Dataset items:

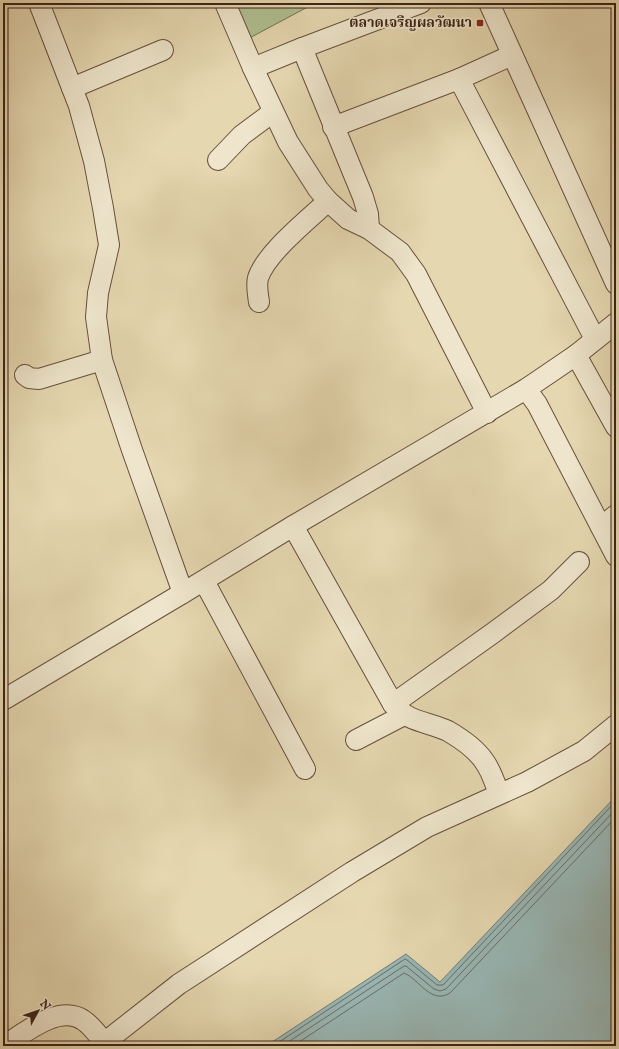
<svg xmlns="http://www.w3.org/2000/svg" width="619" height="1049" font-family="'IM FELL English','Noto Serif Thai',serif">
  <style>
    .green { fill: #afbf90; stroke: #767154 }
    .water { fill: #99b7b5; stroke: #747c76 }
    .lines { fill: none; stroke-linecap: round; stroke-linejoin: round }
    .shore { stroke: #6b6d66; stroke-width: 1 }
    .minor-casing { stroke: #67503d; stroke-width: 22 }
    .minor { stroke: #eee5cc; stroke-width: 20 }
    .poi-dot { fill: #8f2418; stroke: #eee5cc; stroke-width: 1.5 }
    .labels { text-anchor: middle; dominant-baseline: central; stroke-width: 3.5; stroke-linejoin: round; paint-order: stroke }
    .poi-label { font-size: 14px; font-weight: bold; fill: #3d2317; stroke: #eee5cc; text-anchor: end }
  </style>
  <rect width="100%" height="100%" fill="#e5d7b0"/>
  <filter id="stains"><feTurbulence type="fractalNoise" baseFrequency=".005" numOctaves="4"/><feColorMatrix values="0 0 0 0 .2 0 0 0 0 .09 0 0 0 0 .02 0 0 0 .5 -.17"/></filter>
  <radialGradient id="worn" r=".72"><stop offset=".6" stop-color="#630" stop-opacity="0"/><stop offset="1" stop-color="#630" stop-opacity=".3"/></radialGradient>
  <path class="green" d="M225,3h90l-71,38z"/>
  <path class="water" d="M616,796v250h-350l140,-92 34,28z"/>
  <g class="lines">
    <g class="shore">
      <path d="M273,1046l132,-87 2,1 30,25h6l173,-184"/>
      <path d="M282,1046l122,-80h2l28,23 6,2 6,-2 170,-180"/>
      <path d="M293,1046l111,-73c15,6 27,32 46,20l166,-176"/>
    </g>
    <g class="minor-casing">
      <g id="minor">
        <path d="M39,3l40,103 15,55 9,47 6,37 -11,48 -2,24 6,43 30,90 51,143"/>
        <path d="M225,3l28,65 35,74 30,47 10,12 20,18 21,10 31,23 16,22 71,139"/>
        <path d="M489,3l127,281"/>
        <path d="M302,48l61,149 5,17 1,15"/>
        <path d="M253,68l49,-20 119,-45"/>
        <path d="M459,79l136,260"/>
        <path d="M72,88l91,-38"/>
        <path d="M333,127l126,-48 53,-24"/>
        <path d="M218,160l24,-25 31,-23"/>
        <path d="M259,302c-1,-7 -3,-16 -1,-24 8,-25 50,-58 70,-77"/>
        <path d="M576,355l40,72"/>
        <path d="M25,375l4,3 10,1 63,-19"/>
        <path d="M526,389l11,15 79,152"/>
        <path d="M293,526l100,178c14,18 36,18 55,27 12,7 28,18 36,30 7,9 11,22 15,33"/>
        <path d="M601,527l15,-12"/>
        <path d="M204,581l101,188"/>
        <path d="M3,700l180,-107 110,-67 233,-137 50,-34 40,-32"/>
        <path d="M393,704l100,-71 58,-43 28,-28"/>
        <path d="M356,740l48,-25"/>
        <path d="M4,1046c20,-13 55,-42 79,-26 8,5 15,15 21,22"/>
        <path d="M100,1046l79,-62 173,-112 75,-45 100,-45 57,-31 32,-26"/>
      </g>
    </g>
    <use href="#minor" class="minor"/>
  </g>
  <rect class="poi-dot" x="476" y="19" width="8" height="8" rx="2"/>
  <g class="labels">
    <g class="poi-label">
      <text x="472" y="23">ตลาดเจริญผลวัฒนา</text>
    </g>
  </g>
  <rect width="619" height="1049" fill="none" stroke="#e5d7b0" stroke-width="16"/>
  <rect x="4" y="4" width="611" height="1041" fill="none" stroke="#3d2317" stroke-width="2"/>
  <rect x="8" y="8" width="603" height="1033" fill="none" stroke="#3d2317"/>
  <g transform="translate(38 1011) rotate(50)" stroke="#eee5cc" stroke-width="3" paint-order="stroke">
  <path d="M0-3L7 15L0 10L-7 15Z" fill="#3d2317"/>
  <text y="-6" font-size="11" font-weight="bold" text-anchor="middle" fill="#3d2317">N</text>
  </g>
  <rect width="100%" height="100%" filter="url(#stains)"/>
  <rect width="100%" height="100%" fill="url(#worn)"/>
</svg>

---

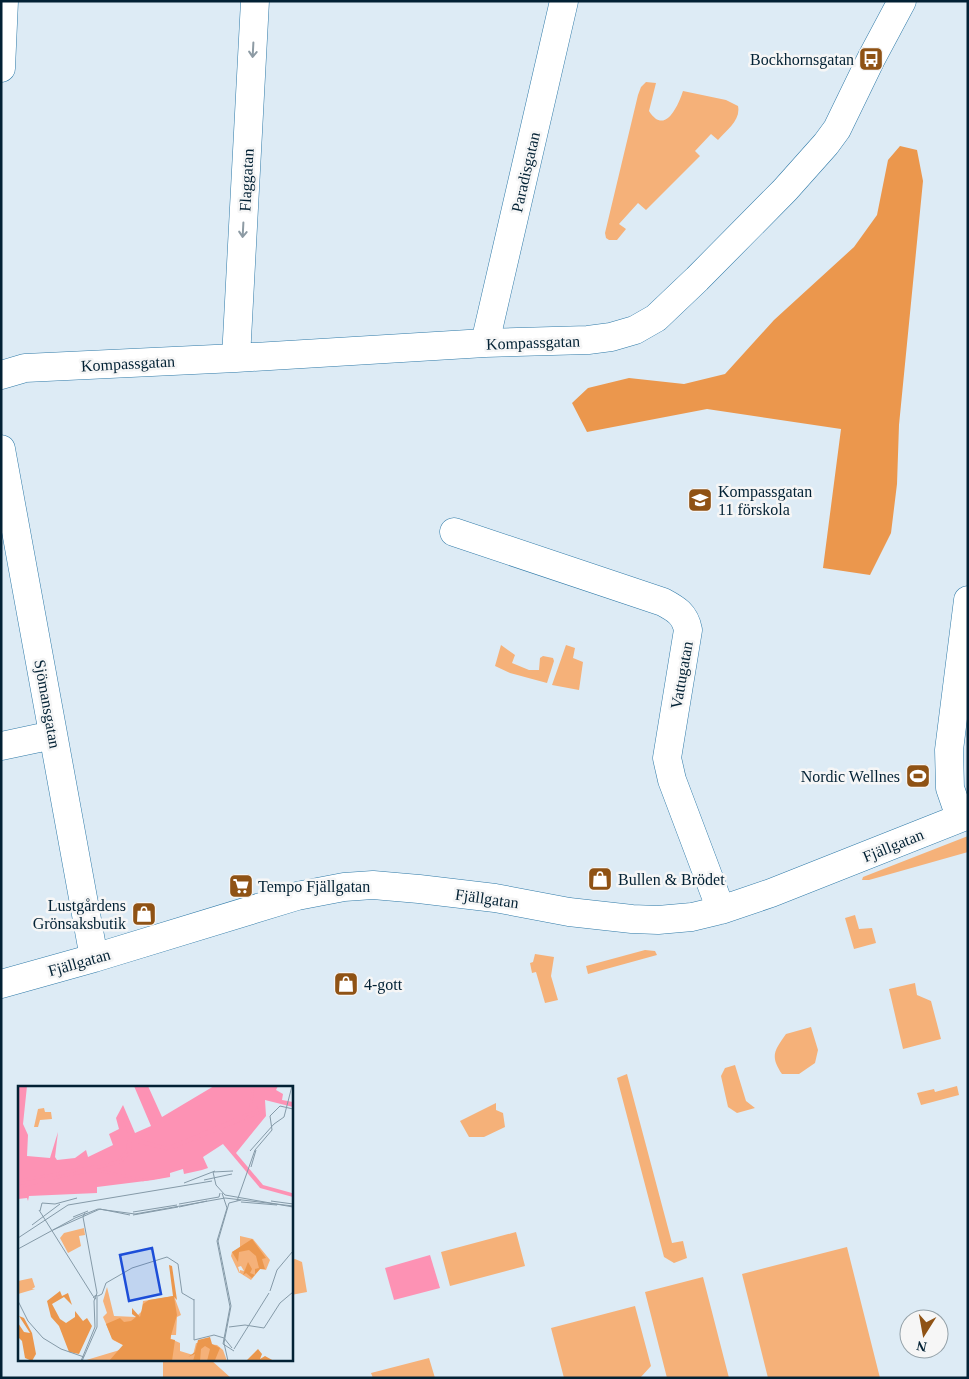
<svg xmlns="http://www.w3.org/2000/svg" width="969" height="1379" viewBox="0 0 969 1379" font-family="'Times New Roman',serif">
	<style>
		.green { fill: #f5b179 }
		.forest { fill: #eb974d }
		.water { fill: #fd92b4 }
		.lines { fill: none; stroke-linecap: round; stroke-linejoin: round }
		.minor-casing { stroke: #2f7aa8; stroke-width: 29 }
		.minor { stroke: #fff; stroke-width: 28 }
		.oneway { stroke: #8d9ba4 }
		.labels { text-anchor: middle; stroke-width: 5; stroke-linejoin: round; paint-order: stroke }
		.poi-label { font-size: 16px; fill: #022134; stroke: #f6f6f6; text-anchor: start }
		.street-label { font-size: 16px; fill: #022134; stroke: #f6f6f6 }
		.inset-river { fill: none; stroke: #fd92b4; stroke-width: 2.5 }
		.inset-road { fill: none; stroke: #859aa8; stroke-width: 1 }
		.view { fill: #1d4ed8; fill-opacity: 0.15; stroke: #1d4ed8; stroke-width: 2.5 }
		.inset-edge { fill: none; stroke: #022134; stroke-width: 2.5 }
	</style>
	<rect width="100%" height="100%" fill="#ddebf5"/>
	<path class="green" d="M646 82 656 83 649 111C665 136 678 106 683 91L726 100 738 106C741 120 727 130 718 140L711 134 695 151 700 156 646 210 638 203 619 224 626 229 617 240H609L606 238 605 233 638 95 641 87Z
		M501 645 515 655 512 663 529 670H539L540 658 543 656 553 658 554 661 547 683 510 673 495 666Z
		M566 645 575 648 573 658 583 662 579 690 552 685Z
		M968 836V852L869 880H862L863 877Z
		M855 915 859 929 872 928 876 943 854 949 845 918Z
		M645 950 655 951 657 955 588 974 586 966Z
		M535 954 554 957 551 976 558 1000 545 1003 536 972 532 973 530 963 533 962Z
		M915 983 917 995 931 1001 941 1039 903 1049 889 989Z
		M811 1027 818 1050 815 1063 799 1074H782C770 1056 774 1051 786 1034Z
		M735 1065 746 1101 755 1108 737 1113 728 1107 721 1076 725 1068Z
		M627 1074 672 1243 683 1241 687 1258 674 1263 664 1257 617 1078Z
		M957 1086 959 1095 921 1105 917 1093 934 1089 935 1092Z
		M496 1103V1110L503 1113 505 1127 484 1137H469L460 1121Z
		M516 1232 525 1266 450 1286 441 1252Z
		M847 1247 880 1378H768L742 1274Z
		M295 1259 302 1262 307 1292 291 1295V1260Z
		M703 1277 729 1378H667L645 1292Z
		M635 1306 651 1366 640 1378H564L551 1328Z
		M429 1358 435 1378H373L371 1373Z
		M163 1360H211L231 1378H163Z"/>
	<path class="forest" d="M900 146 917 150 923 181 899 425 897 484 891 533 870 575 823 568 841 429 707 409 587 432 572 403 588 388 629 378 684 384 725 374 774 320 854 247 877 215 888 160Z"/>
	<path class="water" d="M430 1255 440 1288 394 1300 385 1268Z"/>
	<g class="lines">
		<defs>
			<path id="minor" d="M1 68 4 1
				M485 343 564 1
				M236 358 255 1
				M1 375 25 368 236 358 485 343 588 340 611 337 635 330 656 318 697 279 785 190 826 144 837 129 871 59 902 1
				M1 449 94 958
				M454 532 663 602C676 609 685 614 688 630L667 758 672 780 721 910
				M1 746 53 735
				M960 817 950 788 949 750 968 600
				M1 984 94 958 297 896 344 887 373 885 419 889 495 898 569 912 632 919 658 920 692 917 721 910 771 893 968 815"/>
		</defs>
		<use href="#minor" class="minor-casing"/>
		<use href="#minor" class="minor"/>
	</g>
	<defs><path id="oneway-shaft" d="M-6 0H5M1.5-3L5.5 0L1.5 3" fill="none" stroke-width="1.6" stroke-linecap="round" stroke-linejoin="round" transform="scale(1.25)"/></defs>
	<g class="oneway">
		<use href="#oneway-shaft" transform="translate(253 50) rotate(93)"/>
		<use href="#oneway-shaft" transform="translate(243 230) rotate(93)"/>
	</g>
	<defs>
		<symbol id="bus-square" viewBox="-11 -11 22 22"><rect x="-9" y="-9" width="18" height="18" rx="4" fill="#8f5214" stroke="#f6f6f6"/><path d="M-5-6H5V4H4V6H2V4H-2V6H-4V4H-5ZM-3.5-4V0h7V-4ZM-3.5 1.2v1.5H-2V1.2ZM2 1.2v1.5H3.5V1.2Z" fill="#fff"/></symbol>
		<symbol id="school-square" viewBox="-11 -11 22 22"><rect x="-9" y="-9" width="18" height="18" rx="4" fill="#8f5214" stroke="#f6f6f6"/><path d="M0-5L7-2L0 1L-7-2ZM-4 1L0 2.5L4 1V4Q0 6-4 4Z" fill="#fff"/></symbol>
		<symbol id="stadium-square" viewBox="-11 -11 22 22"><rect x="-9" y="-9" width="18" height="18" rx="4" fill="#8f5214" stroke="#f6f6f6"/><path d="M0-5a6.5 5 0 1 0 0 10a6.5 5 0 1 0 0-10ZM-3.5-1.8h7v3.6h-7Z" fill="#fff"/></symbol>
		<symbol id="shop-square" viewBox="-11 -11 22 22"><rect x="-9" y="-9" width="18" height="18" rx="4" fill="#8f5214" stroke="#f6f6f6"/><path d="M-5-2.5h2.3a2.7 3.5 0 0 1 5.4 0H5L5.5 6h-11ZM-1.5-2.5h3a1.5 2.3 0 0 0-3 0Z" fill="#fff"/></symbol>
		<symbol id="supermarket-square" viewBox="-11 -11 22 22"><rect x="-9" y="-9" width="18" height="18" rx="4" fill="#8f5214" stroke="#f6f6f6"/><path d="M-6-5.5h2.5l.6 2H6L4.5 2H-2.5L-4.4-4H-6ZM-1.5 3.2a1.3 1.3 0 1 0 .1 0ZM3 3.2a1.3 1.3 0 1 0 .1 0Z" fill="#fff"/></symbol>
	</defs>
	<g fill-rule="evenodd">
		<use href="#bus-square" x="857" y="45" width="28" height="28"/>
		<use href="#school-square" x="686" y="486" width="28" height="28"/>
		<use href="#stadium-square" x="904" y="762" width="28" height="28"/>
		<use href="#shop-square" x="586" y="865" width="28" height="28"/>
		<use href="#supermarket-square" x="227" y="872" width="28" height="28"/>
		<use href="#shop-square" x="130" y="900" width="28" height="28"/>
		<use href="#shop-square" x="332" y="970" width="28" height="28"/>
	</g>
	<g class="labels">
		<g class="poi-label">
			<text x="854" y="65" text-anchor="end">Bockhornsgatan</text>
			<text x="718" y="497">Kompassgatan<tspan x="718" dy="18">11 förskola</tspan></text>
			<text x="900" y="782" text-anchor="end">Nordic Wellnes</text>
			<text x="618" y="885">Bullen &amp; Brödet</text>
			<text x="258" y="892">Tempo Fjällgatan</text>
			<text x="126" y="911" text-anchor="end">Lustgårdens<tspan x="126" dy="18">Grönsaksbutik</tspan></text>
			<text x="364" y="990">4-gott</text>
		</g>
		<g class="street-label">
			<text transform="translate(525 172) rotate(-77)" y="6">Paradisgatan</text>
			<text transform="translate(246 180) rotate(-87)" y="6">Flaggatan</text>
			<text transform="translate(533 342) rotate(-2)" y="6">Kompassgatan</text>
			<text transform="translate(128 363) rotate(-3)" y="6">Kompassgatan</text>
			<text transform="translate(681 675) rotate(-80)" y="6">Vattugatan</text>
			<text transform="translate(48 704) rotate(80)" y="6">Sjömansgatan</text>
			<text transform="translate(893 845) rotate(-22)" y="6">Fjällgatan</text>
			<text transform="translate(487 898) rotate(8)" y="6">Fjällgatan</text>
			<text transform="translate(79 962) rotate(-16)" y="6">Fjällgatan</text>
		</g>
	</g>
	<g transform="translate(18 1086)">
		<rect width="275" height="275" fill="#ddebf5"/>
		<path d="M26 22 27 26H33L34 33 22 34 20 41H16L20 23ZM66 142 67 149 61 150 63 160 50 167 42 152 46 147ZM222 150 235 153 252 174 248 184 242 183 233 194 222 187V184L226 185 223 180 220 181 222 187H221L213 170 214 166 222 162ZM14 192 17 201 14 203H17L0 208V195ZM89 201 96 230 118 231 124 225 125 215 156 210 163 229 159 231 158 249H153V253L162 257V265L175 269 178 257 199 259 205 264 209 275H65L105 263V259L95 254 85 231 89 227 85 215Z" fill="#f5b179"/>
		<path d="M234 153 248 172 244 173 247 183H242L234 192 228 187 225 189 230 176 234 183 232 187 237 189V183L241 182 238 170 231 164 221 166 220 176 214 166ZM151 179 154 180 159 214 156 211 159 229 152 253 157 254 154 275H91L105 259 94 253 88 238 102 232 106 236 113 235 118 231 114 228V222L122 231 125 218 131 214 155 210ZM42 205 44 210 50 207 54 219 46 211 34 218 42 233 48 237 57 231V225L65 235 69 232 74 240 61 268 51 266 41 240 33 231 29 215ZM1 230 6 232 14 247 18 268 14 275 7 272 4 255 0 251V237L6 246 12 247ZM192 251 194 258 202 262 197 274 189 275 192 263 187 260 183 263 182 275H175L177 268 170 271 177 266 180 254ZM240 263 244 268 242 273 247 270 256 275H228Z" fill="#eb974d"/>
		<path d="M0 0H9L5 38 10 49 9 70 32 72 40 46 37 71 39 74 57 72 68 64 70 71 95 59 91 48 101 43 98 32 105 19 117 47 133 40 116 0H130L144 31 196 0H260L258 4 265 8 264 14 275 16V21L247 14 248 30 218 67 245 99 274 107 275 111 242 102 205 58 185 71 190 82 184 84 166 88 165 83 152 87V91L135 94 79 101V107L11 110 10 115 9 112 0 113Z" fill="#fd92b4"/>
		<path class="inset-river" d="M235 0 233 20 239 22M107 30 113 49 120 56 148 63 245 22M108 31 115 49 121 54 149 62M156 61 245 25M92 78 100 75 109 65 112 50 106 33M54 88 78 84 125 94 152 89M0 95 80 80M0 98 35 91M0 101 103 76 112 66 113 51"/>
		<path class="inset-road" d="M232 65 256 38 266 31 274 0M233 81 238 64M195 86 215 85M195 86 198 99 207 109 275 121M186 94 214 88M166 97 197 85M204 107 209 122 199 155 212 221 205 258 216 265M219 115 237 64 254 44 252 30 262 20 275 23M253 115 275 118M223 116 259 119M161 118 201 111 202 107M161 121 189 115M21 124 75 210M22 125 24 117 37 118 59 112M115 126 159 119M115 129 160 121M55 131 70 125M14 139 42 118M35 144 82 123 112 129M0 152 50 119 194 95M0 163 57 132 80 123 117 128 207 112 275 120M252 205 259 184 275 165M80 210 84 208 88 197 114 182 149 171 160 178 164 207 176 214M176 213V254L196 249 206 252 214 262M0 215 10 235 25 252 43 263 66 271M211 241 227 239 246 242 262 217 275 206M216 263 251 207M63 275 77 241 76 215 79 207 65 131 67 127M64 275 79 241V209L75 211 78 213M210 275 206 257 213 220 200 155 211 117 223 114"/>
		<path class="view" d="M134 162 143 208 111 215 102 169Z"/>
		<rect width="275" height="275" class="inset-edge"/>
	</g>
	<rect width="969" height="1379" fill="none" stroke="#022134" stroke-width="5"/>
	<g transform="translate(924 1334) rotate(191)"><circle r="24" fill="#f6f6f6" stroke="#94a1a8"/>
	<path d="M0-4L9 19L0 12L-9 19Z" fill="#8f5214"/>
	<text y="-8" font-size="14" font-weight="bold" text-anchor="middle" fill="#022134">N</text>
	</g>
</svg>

**Required work:** Go through the entries and count the lines where the word "family" appears; give only the count.

**Answer to this exercise:** 2